**Task requirements:**
[1] From the text on staff workload at Cardiff University, list every measure that the university's quoted statement says it introduced or established.
[2] Pick up the text on staff workload at Cardiff University after its last sentence and carry it forward.

The tragic cost of poor leadership and systemic failures


Hello

Over the last few days two news stories have demonstrated starkly and tragically the horrendous cost of working in a toxic environment and of substandard leadership.

Wales online (link below) reported on the high workload which has impacted so many staff at Cardiff University, and which has resulted in tragic consequences. The report states that, ‘hundreds of university staff have signed an open letter to their Vice Chancellor and university authorities demanding action over workload following the suicide of a lecturer’. 

 This letter which has been signed by over 500 mostly academic staff at Cardiff University goes on to say ‘we are acutely aware there are many others at serious risk of physical and mental injury. Simply, our workloads are too high across the board.’

Cardiff UCU (University College Union) spokesperson Dr Andy Williams said: ‘We’ve published this open letter because Cardiff University has a major problem with staff workload and mental health. Its own staff survey shows that only half of all staff can do their jobs without regularly working unreasonable hours. The figures are even worse for staff who teach and do academic research, with only one in five not regularly doing unpaid overtime on weekends or in the evenings.

All this has a real strain on our health. Half of all UK academics suffer stress-related mental health problems. At Cardiff this has even been a factor in colleagues taking their own lives. But the university sticks its head in the sand. It points to inadequate workload models, and its counselling and “wellbeing” provision, but these are just inadequate sticking plasters. It’s time we stood up to this toxic working culture for our own sakes, for the sakes of our students and families and for the sakes of our universities, too.’

Cardiff University has been quoted as saying, ‘whilst we are aware of the open letter, to the best of our knowledge the university has yet to receive it formally. As soon as it is received a response will be sent. However, what we can say is that we recognise that workload and wellbeing are extremely important issues. That’s why in 2014 we introduced a new workload policy and subsequently a workload modelling framework in consultation with the Trade Unions.

This policy is designed to help the university in working towards a systematic approach to workload allocation and to identify those members of staff who may be working to excess and take appropriate action.

The university has also established the Workload Governance Group, whose role is to assess the over arching impact and operation of the workload policy and to ensure that as far as possible the policy is implemented consistently and fairly across the whole of the university’.

**Records:**
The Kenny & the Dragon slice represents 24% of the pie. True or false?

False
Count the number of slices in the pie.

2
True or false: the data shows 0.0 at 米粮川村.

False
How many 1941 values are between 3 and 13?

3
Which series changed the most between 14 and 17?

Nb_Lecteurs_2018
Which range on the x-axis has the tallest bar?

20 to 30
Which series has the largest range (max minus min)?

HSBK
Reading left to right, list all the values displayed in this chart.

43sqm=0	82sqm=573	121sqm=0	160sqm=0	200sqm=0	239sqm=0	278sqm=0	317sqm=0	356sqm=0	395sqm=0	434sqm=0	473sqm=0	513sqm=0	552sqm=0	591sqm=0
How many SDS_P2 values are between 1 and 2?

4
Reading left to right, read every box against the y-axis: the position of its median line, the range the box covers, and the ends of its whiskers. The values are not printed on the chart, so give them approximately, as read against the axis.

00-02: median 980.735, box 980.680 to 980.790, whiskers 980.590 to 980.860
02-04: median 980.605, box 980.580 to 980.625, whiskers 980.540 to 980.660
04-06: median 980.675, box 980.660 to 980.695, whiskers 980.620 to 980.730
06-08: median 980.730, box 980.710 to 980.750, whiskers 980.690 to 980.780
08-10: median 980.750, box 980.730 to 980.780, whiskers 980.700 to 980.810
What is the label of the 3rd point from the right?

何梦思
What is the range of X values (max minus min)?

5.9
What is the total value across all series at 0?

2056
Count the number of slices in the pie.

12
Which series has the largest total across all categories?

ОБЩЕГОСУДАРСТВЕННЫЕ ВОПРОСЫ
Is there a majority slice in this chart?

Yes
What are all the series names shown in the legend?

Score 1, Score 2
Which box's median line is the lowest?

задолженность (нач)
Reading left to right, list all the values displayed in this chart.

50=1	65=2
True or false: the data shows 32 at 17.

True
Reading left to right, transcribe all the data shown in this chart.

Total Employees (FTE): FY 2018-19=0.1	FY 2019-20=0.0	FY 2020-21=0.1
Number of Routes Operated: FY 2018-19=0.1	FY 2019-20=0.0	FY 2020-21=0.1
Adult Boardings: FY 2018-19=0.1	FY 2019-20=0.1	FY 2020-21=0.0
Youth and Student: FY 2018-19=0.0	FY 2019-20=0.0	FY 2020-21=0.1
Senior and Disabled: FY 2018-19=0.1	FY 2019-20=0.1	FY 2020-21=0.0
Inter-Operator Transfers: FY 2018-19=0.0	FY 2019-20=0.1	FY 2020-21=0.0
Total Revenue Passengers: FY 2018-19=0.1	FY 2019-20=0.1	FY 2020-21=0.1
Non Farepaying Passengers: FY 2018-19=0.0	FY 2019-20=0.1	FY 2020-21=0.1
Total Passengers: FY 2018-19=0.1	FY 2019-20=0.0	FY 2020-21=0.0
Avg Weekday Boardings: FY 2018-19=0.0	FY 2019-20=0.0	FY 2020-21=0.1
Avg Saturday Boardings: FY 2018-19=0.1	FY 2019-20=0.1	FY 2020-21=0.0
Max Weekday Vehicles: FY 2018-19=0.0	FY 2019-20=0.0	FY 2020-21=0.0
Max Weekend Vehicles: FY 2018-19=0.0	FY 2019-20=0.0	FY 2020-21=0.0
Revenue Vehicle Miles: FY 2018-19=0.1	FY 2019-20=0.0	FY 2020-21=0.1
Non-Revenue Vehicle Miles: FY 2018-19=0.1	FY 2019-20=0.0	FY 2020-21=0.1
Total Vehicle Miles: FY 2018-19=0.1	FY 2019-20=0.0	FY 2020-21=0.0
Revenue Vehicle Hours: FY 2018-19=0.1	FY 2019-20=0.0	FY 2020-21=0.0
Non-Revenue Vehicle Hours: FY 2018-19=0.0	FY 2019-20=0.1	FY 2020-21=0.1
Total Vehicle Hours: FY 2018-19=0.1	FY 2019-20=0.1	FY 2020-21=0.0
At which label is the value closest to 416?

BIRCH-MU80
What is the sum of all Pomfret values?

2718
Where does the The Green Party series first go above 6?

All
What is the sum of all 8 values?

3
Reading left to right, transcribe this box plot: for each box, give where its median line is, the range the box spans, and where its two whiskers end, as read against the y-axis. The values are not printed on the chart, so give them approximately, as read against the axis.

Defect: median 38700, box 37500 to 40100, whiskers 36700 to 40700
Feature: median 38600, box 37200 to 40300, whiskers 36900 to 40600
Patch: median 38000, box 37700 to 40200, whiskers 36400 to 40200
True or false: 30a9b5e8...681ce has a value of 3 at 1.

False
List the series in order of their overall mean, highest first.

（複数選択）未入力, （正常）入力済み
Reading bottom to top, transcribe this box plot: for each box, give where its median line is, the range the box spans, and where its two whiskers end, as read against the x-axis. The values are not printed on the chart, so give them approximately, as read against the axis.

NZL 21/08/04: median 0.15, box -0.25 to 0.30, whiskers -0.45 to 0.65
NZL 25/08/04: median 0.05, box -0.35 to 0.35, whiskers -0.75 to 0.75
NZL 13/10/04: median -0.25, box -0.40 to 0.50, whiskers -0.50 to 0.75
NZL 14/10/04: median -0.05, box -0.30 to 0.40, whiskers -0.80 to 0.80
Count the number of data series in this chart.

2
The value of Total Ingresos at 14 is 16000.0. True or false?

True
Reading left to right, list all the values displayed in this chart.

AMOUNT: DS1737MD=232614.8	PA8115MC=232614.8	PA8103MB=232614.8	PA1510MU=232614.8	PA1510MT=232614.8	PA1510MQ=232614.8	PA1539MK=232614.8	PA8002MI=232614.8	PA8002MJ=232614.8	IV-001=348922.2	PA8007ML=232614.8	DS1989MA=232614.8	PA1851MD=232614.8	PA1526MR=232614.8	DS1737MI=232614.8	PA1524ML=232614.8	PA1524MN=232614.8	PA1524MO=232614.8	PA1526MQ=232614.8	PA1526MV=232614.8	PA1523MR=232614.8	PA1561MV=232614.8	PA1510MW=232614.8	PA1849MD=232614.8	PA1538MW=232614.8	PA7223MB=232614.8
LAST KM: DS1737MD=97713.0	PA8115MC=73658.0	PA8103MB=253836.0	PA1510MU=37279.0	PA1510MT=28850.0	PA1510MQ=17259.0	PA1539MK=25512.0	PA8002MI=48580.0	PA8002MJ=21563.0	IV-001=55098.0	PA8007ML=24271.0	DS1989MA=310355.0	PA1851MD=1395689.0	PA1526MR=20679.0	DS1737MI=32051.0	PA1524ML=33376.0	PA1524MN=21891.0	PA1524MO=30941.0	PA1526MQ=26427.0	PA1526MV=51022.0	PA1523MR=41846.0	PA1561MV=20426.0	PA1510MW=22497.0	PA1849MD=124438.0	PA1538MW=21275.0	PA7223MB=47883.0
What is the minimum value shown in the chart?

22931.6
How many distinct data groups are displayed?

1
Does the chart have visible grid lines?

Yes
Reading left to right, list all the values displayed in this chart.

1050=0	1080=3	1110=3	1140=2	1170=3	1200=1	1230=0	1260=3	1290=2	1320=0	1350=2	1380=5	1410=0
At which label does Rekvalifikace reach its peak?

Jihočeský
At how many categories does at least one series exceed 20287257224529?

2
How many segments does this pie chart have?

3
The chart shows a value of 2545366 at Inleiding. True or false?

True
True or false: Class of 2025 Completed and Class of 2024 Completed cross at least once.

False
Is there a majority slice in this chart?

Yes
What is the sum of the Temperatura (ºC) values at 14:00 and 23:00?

**Task answers:**
[1]
- A new workload policy, introduced in 2014
- A workload modelling framework, introduced afterward in consultation with the Trade Unions
- The Workload Governance Group

[2]
pastedGraphic.pngIt would appear that this feeling of having an overpowering workload has gone on for quite some time, and whilst it’s highly unlikely that anyone within the University’s leadership team would have wanted such a situation to exist, far less continue, something appears to have gone wrong with the speed by which this untenable situation should have been addressed.

The other stark and tragic story (reported in the Independent (link below)) is about how a ‘ “toxic” feud between two rival camps at a troubled heart-surgery unit left staff feeling a high death rate was inevitable’. This, the Independent states is  according to a leaked report.

The Independent’s article goes on to state that, ‘St George’s Hospital (London) heart unit was consumed by a “dark force” and patients were put at risk by a dysfunctional team of surgeons, an investigation concluded last month…the south London facility had a cardiac surgery death rate of 3.7 per cent – above the national 2 per cent average…the surgical team is viewed as dysfunctional both internally and externally.

Stronger leadership and “new blood” were called for, while the “defensive approach” the unit took to death rate data was criticised’.

Both of these stories are dreadful. People have lost their lives. It would appear that the University issues should have been dealt with a long time ago, so why weren’t they? There could, and may well be, a myriad of reasons why nothing was done quickly enough of course. However it does appear to be the case that there was not a strong enough leadership presence dealing with these issues. Sometimes things can’t be solved quickly or effectively enough by committees.

The St George’s hospital case would almost beggar belief, if you didn’t take into account the fact that sometimes people want the power and prestige that goes with certain positions, and that maintaining their power base and a sense of superiority can become more important than actually doing good. 

I think that both of these tragic and disturbing stories illustrate how important it is to have good leaders within teams and organisations. The leader is there to create the opposite of a toxic environment! The leader is there to put themselves in harms way to prevent harm coming to others, if required.

That may take the form of expressing an unpopular opinion, of eschewing the safety of the tribe, the likely promotion, and perhaps even next month’s mortgage payment. Events at both the University and the Hospital do appear to have come about because, at least in part, the wrong people were in the wrong positions, demonstrating an inversion of what leadership should actually be about. 

It is so important to recruit, develop, promote and monitor the people who are in positions of authority, and for all of us to remember that the environments within which we work are actually meant to be good places to be, and not something from the imagination of Hieronymus Bosch.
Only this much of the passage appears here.